**WHAT YOU SHOULD DO:**
Please reproduce exactly the line that carries "Si quieres modificar" and all remaining lines through the last line of the data, and write nothing else.

%%

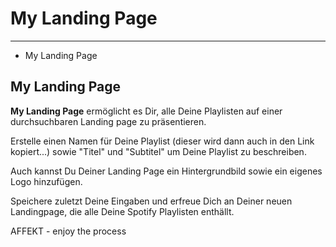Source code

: # My Landing Page

---

- My Landing Page

## My Landing Page

**My Landing Page** ermöglicht es Dir, alle Deine Playlisten auf einer durchsuchbaren Landing page zu präsentieren.

Erstelle einen Namen für Deine Playlist (dieser wird dann auch in den Link kopiert...) sowie "Titel" und "Subtitel" um Deine Playlist zu beschreiben.

Auch kannst Du Deiner Landing Page ein Hintergrundbild sowie ein eigenes Logo hinzufügen.

Speichere zuletzt Deine Eingaben und erfreue Dich an Deiner neuen Landingpage, die alle Deine Spotify Playlisten enthällt.

AFFEKT - enjoy the process                   
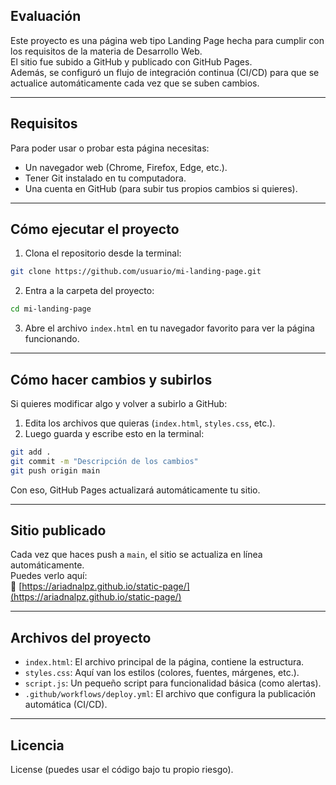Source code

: ## Evaluación

Este proyecto es una página web tipo Landing Page hecha para cumplir con los requisitos de la materia de Desarrollo Web.  
El sitio fue subido a GitHub y publicado con GitHub Pages.  
Además, se configuró un flujo de integración continua (CI/CD) para que se actualice automáticamente cada vez que se suben cambios.

---

## Requisitos

Para poder usar o probar esta página necesitas:

- Un navegador web (Chrome, Firefox, Edge, etc.).
- Tener Git instalado en tu computadora.
- Una cuenta en GitHub (para subir tus propios cambios si quieres).

---

## Cómo ejecutar el proyecto

1. Clona el repositorio desde la terminal:

```bash
git clone https://github.com/usuario/mi-landing-page.git
```

2. Entra a la carpeta del proyecto:

```bash
cd mi-landing-page
```

3. Abre el archivo `index.html` en tu navegador favorito para ver la página funcionando.

---

## Cómo hacer cambios y subirlos

Si quieres modificar algo y volver a subirlo a GitHub:

1. Edita los archivos que quieras (`index.html`, `styles.css`, etc.).
2. Luego guarda y escribe esto en la terminal:

```bash
git add .
git commit -m "Descripción de los cambios"
git push origin main
```

Con eso, GitHub Pages actualizará automáticamente tu sitio.

---

## Sitio publicado

Cada vez que haces push a `main`, el sitio se actualiza en línea automáticamente.  
Puedes verlo aquí:  
🔗 [https://ariadnalpz.github.io/static-page/](https://ariadnalpz.github.io/static-page/)

---

## Archivos del proyecto

- `index.html`: El archivo principal de la página, contiene la estructura.
- `styles.css`: Aquí van los estilos (colores, fuentes, márgenes, etc.).
- `script.js`: Un pequeño script para funcionalidad básica (como alertas).
- `.github/workflows/deploy.yml`: El archivo que configura la publicación automática (CI/CD).

---

## Licencia

License (puedes usar el código bajo tu propio riesgo).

%%

**SOLVED PROBLEM:**
Si quieres modificar algo y volver a subirlo a GitHub:

1. Edita los archivos que quieras (`index.html`, `styles.css`, etc.).
2. Luego guarda y escribe esto en la terminal:

```bash
git add .
git commit -m "Descripción de los cambios"
git push origin main
```

Con eso, GitHub Pages actualizará automáticamente tu sitio.

---

## Sitio publicado

Cada vez que haces push a `main`, el sitio se actualiza en línea automáticamente.  
Puedes verlo aquí:  
🔗 [https://ariadnalpz.github.io/static-page/](https://ariadnalpz.github.io/static-page/)

---

## Archivos del proyecto

- `index.html`: El archivo principal de la página, contiene la estructura.
- `styles.css`: Aquí van los estilos (colores, fuentes, márgenes, etc.).
- `script.js`: Un pequeño script para funcionalidad básica (como alertas).
- `.github/workflows/deploy.yml`: El archivo que configura la publicación automática (CI/CD).

---

## Licencia

License (puedes usar el código bajo tu propio riesgo).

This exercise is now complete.